== Records for this task

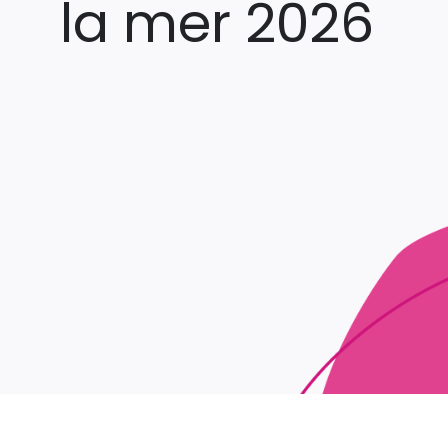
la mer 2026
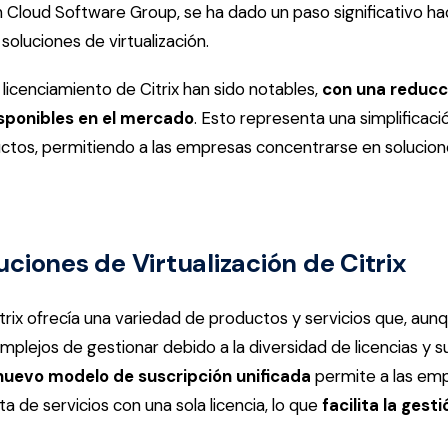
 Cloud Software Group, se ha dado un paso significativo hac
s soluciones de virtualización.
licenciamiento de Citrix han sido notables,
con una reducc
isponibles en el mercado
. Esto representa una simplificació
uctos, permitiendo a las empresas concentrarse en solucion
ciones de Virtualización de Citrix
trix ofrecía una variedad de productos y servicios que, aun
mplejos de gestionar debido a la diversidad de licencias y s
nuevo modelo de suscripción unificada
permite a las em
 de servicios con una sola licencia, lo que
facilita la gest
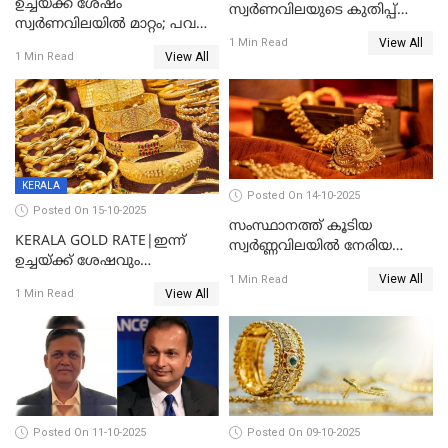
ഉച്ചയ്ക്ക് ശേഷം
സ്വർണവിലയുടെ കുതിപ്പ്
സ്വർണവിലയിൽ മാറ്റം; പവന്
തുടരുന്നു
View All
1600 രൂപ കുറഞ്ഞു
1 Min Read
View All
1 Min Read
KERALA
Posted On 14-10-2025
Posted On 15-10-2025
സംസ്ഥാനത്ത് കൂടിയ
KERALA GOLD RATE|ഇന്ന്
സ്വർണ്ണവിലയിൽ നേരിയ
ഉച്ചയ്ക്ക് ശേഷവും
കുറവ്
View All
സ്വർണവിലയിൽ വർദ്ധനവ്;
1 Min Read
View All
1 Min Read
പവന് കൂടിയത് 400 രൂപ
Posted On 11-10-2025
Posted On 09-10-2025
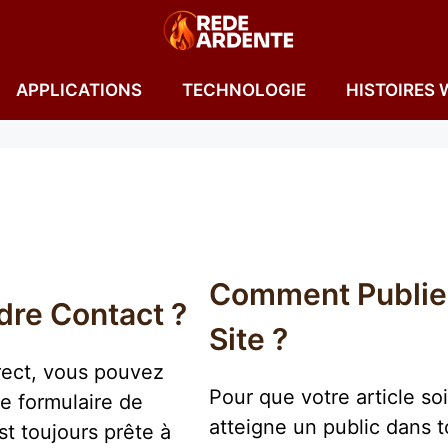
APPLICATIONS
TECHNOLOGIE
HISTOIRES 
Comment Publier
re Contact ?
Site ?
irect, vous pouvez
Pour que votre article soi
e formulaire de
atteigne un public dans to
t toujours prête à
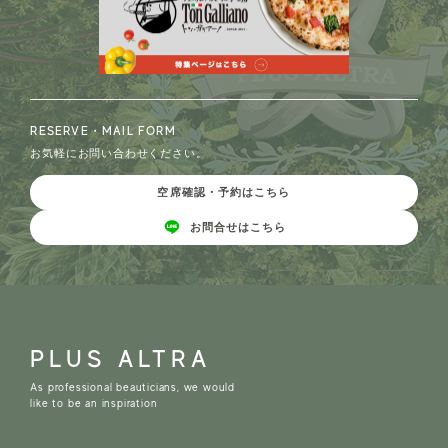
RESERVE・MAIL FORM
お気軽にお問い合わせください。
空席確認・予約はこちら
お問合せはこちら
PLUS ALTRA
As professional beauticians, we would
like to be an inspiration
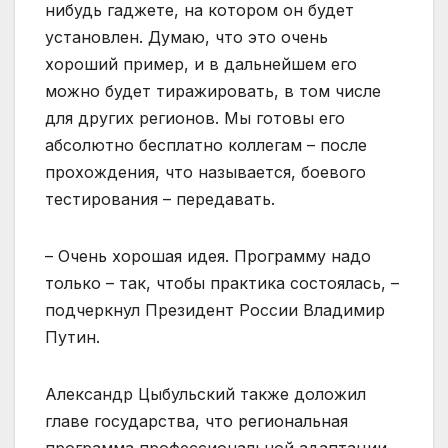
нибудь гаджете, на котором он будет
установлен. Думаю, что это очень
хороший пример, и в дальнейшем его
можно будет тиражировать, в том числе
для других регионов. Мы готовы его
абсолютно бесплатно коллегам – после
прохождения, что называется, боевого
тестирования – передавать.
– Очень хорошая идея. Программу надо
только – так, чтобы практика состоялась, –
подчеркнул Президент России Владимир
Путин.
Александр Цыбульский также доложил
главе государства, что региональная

====

_Instruction_: Only one thing is required here: an exact copy of the lines from the one bearing "uctos, permitiendo a" through the final line above, both included, with pictures left out.

_Task output_:
uctos, permitiendo a las empresas concentrarse en solucion
ciones de Virtualización de Citrix
trix ofrecía una variedad de productos y servicios que, aun
mplejos de gestionar debido a la diversidad de licencias y s
nuevo modelo de suscripción unificada
permite a las em
 de servicios con una sola licencia, lo que
facilita la gest
ഉച്ചയ്ക്ക് ശേഷം
സ്വർണവിലയുടെ കുതിപ്പ്
സ്വർണവിലയിൽ മാറ്റം; പവന്
തുടരുന്നു
View All
1600 രൂപ കുറഞ്ഞു
1 Min Read
View All
1 Min Read
KERALA
Posted On 14-10-2025
Posted On 15-10-2025
സംസ്ഥാനത്ത് കൂടിയ
KERALA GOLD RATE|ഇന്ന്
സ്വർണ്ണവിലയിൽ നേരിയ
ഉച്ചയ്ക്ക് ശേഷവും
കുറവ്
View All
സ്വർണവിലയിൽ വർദ്ധനവ്;
1 Min Read
View All
1 Min Read
പവന് കൂടിയത് 400 രൂപ
Posted On 11-10-2025
Posted On 09-10-2025
APPLICATIONS
TECHNOLOGIE
HISTOIRES 
Comment Publier
re Contact ?
Site ?
irect, vous pouvez
Pour que votre article soi
e formulaire de
atteigne un public dans to
t toujours prête à
RESERVE・MAIL FORM
お気軽にお問い合わせください。
空席確認・予約はこちら
お問合せはこちら
PLUS ALTRA
As professional beauticians, we would
like to be an inspiration
нибудь гаджете, на котором он будет
установлен. Думаю, что это очень
хороший пример, и в дальнейшем его
можно будет тиражировать, в том числе
для других регионов. Мы готовы его
абсолютно бесплатно коллегам – после
прохождения, что называется, боевого
тестирования – передавать.
– Очень хорошая идея. Программу надо
только – так, чтобы практика состоялась, –
подчеркнул Президент России Владимир
Путин.
Александр Цыбульский также доложил
главе государства, что региональная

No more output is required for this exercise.